[Entries taken from a collection]
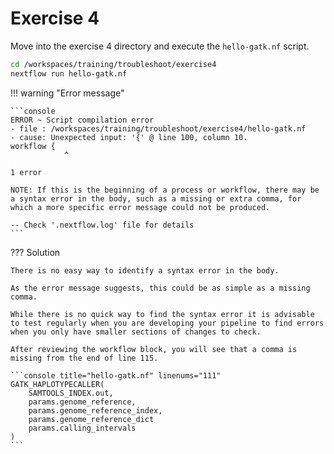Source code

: # Exercise 4

Move into the exercise 4 directory and execute the `hello-gatk.nf` script.

```bash
cd /workspaces/training/troubleshoot/exercise4
nextflow run hello-gatk.nf
```

!!! warning "Error message"

    ```console
    ERROR ~ Script compilation error
    - file : /workspaces/training/troubleshoot/exercise4/hello-gatk.nf
    - cause: Unexpected input: '{' @ line 100, column 10.
    workflow {
                ^

    1 error

    NOTE: If this is the beginning of a process or workflow, there may be a syntax error in the body, such as a missing or extra comma, for which a more specific error message could not be produced.

    -- Check '.nextflow.log' file for details
    ```

??? Solution

    There is no easy way to identify a syntax error in the body.

    As the error message suggests, this could be as simple as a missing comma.

    While there is no quick way to find the syntax error it is advisable to test regularly when you are developing your pipeline to find errors when you only have smaller sections of changes to check.

    After reviewing the workflow block, you will see that a comma is missing from the end of line 115.

    ```console title="hello-gatk.nf" linenums="111"
    GATK_HAPLOTYPECALLER(
        SAMTOOLS_INDEX.out,
        params.genome_reference,
        params.genome_reference_index,
        params.genome_reference_dict
        params.calling_intervals
    )
    ```
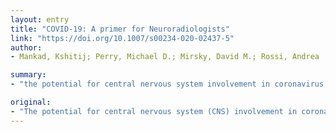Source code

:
 ```yaml
---
layout: entry
title: "COVID-19: A primer for Neuroradiologists"
link: "https://doi.org/10.1007/s00234-020-02437-5"
author:
- Mankad, Kshitij; Perry, Michael D.; Mirsky, David M.; Rossi, Andrea

summary:
- "the potential for central nervous system involvement in coronavirus disease 2019 (COVID-19) is a matter of grave concern. A neuroradiologist should be aware of the potential mechanisms involved in the neuropathogenesis of this virus. There is evidence in the basic sciences to support this possibility. The potential for CNS involvement in the disease is an issue of serious concern and there is evidence to support it. It is possible that the virus could be implicated in a neuropathic disease."

original:
- "The potential for central nervous system (CNS) involvement in coronavirus disease 2019 (COVID-19) is a matter of grave concern and there is a relevant body of evidence in the basic sciences to support this possibility. A neuroradiologist should be aware of the potential mechanisms involved in the neuropathogenesis of this virus, as we begin to see cases with abnormal brain scans emerging from all parts of the world."
---
```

▸ Task goal: Starting from the data above, filter for lines with "that" and copy each one.

▸ Reply to the task:
    After reviewing the workflow block, you will see that a comma is missing from the end of line 115.
- "the potential for central nervous system involvement in coronavirus disease 2019 (COVID-19) is a matter of grave concern. A neuroradiologist should be aware of the potential mechanisms involved in the neuropathogenesis of this virus. There is evidence in the basic sciences to support this possibility. The potential for CNS involvement in the disease is an issue of serious concern and there is evidence to support it. It is possible that the virus could be implicated in a neuropathic disease."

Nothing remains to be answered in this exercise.